* **課題の条件**:
1/ 対象の文章では、正三角形の定義はどう述べられているか。
2/ 次の(a)〜(c)が対象の文章と合っているかどうか、それぞれ「はい」か「いいえ」で答え、判断の決め手となる本文の語句をそのまま引用せよ。
(a) 国語辞典は、一般的な言葉の網羅的な「定義集」と言える。
(b) 語の定義は、使用者が違っても変わらない。
(c) ホモ・リデンスは「工作する存在」を意味する。

定義とは
定義とは、明確に定められた(限定された)ある言葉(概念)の意味・内容のことです。
例えば、三角形の定義(明確な意味)は、「三本の直線で囲まれた形」で、正三角形の定義は、「三本の同じ長さの直線で囲まれた形」です。
ですから、国語辞典はその国の人々の使用する一般的な言葉の網羅的な「定義集」と言えます。
ある国語辞典で「人」の意味内容(定義)を調べると、「二足歩行で道具を使用し、発達した脳で高度な思考や言語を用いる、霊長目の生物」というような定義付けがなされています。
勿論、語の定義は、使用者によって異なります。
国語辞典の「人」の定義のように、人間は、ホモ・サピエンス(思考する存在)であり、ホモ・ファベル(工作する存在)であり、ホモ・ロクエンス(言葉を使う存在)であるだけでなく、ホモ・モラリス(倫理的存在)であり、ホモ・リデンス(笑う存在)であり、ホモ・アマンス(愛する存在)です。

* **元データ**:
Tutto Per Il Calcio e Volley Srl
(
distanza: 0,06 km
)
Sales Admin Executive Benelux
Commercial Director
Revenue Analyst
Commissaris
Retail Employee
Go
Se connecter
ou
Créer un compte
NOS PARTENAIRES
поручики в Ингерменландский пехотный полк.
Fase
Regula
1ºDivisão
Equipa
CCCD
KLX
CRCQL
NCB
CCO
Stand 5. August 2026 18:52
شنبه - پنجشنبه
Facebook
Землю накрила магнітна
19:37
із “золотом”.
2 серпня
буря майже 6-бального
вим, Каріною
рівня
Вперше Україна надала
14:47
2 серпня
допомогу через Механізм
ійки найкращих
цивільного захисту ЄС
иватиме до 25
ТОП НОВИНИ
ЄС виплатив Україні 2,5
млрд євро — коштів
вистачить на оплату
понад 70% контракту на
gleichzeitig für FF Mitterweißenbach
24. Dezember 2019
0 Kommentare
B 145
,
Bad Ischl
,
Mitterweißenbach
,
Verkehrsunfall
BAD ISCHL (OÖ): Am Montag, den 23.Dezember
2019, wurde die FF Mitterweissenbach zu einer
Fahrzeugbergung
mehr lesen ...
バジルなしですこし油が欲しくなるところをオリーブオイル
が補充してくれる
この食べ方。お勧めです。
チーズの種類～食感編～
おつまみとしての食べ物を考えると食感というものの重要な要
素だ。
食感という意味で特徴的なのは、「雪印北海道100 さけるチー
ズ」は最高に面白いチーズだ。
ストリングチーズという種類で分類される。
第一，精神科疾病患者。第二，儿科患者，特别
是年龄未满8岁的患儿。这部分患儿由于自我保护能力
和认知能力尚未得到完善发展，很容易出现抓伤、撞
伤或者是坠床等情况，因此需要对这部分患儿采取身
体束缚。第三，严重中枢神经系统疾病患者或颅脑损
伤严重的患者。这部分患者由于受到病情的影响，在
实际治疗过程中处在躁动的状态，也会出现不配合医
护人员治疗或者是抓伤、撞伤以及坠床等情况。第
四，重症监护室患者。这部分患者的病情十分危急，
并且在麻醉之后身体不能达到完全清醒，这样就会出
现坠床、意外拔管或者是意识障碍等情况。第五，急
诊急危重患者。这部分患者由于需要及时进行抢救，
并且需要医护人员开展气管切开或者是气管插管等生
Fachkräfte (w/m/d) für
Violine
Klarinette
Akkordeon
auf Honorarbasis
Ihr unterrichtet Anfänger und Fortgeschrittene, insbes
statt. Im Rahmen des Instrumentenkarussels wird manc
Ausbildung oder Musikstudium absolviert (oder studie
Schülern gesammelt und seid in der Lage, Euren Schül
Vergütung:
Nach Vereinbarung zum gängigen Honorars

* **この演習の解答**:
1/ 「三本の同じ長さの直線で囲まれた形」と述べられている。

2/
(a) はい。『国語辞典はその国の人々の使用する一般的な言葉の網羅的な「定義集」と言えます』
(b) いいえ。「語の定義は、使用者によって異なります」
(c) いいえ。「ホモ・リデンス(笑う存在)」